**Task**: Scan the data beneath this task and copy each line that includes "round".

**Collected data**:
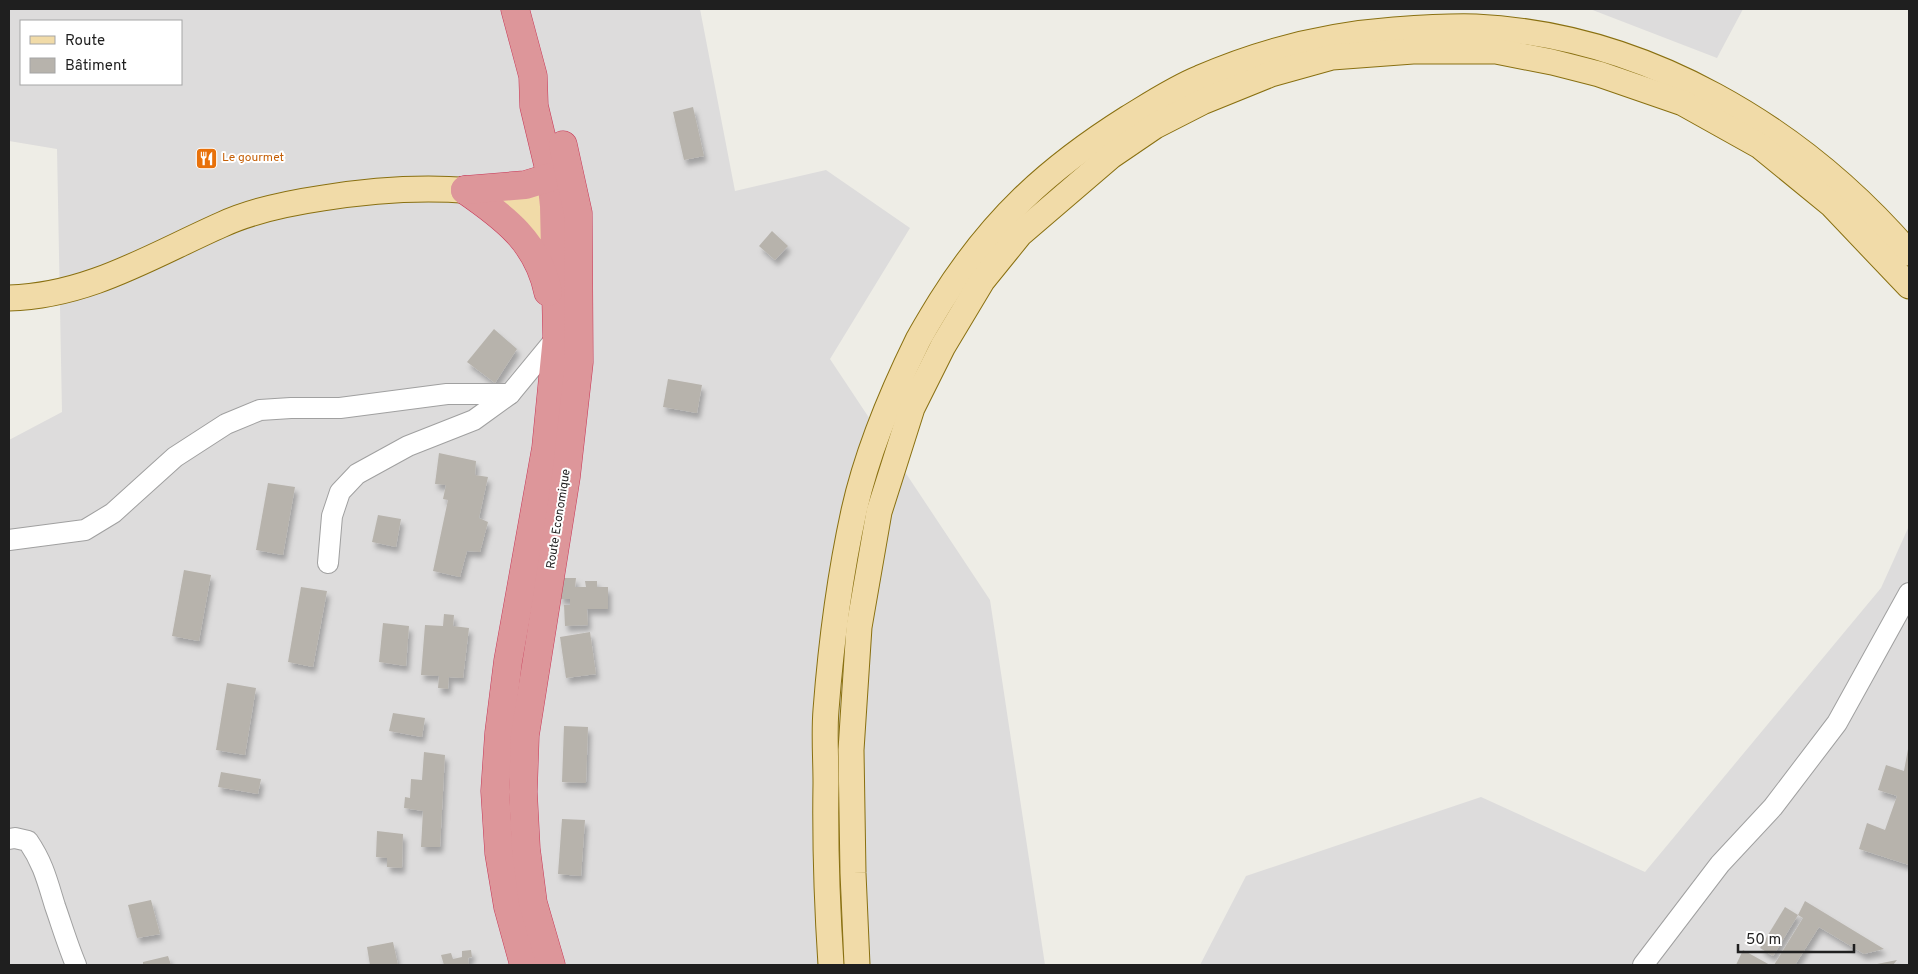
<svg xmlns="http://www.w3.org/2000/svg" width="1918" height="974" font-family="Overpass,sans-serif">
	<defs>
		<filter id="shadow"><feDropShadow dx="3" dy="5.5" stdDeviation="2.5" flood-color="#0004"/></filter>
	</defs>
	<rect width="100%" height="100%" fill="#eeede6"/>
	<g fill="#dddcdc" fill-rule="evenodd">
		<path d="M9 9H700L735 191 826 170 910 228 830 359 990 600 1045 965H9V440L62 412 57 149 9 141ZM21 21H181V84H21Z"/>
		<polygon points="1590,9 1743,9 1717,58"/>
		<polygon points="1909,526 1909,965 1200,965 1246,876 1481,797 1645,872 1881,588"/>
	</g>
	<g fill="#b7b3ac" filter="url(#shadow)">
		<polygon points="693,107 704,156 684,160 673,112"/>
		<polygon points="772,231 788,246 775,260 759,246"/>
		<polygon points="494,329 517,349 495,383 467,362"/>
		<polygon points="668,379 702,385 697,413 663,407"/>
		<polygon points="439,453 476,461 475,475 488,477 479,518 488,522 480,552 467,551 460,577 433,571 448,500 443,499 446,485 435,484"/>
		<polygon points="268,483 295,487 283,555 256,550"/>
		<polygon points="378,515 401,519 396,547 372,542"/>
		<polygon points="184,570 211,575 199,641 172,636"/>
		<polygon points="561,578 576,578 575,587 586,587 585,581 597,581 597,587 608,587 608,609 587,609 588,625 565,626 564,605 570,605 570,599 560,599"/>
		<polygon points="301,587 327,591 313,667 288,662"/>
		<polygon points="444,614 454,615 453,626 469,628 463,678 449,677 448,689 438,688 439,676 421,675 425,625 443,626"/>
		<polygon points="383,623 409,626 406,666 379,662"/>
		<polygon points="590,632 596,674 566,678 560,637"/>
		<polygon points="227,683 256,688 245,755 216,750"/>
		<polygon points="393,713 425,718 422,737 389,731"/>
		<polygon points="564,726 588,727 586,783 562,782"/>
		<polygon points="1908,749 1909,749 1909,865 1859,849 1867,823 1885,830 1897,796 1878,790 1886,765 1904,771"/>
		<polygon points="424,752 445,755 440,847 421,847 423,811 404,808 405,797 410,798 411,779 422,780"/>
		<polygon points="221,772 261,779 258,794 218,787"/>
		<polygon points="562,819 585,820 581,876 558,874"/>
		<polygon points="377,831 403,834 402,868 387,867 387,858 376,857"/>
		<polygon points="151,900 160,934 137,938 128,905"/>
		<polygon points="1805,901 1884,949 1864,954 1819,927 1795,965 1774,965 1803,918 1798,915"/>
		<polygon points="1785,907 1798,915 1773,956 1760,948"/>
		<polygon points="393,942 398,965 370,965 367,947"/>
		<polygon points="471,950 472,957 468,958 469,965 444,965 441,955 451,953 453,959 462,957 462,951"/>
		<polygon points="1743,950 1770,965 1736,965"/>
		<polygon points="168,956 171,965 143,965 143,962"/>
		<polygon points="1897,960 1893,965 1877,965 1877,964"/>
	</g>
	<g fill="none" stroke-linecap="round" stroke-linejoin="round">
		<defs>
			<g id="minor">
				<polyline points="9,540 85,530 113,513 175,457 226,424 260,410 291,408 340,408 447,394 510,394"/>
				<polyline points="328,563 332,516 340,492 357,474 408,446 474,420 510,394 557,337"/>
				<path d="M9 839 15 838 28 841C43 863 47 880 55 906 62 926 68 946 76 965"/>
				<polyline points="1643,965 1720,864 1773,807 1837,723 1909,593"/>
			</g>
			<g id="major">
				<polyline points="492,204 554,232 572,236"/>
				<path d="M9 298C88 296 151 256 221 225 253 210 289 203 323 198 384 188 445 185 507 195 529 199 551 206 573 212"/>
				<path d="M831 965C827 904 825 844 826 783 826 759 824 734 826 710 831 645 840 575 854 511 867 452 891 395 918 340 925 327 933 314 941 301 992 220 1047 169 1128 118 1151 104 1175 88 1200 78 1262 51 1327 35 1394 30 1421 28 1449 26 1476 27 1645 35 1800 127 1909 253"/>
				<polyline points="857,965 853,873 851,750 859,627 879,512 912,408 943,346 982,281 1020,234 1111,156 1155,126 1202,102 1271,74 1332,57 1413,51 1496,51 1552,62 1599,74 1683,103 1760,146 1831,204 1909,286"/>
			</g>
			<g id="highway">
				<polyline points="515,9 533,76 534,106 551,177 554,206 557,337 546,448 508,661 499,733 495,791 499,853 508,907 524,965"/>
				<path d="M465 190C504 217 538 242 548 292"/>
				<polyline points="465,190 525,185 551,177"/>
				<polyline points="551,965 533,903 526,849 523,792 525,735 566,477 579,362 578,213 563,145"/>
			</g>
		</defs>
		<use href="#minor" stroke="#a0a0a0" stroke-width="22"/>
		<use href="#major" stroke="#897011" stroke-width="27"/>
		<use href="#highway" stroke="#c73857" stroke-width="29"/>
		<use href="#minor" stroke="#fff" stroke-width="20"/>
		<use href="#major" stroke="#f1dba8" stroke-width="25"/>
		<use href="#highway" stroke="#dd969a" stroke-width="28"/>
	</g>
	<defs>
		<symbol id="restaurant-square" viewBox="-11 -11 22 22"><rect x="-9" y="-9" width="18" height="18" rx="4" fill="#e8710a" stroke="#fff"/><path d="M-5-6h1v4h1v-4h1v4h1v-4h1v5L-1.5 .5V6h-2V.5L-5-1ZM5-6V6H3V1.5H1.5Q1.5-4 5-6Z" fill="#fff"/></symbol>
	</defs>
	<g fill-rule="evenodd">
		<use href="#restaurant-square" x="194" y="146" width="25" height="25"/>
	</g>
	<g text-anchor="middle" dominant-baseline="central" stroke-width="4" stroke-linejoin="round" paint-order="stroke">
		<g font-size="12" fill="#c56008" stroke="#fff" text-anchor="start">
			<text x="222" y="158">Le gourmet</text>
		</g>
		<g font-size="12" fill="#1f1f1f" stroke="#fff">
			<text transform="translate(559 519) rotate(-81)">Route Economique</text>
		</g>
	</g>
	<rect width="1918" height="974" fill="none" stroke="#1f1f1f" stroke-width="20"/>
	<rect x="20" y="20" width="162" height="65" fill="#ffffff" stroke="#a5a5a5"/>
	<rect x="30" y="36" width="25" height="8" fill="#f1dba8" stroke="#a5a5a5"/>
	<text x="65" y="45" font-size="15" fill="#1f1f1f">Route</text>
	<rect x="30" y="58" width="25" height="15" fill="#b7b3ac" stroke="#a5a5a5"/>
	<text x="65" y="70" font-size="15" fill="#1f1f1f">Bâtiment</text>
	<path d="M1738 944v8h116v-8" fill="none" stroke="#1f1f1f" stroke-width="2.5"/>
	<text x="1746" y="944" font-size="15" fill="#1f1f1f" stroke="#ffffff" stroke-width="4" paint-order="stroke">50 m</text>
</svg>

**Exercise answer**:
	<g fill="none" stroke-linecap="round" stroke-linejoin="round">
	<g text-anchor="middle" dominant-baseline="central" stroke-width="4" stroke-linejoin="round" paint-order="stroke">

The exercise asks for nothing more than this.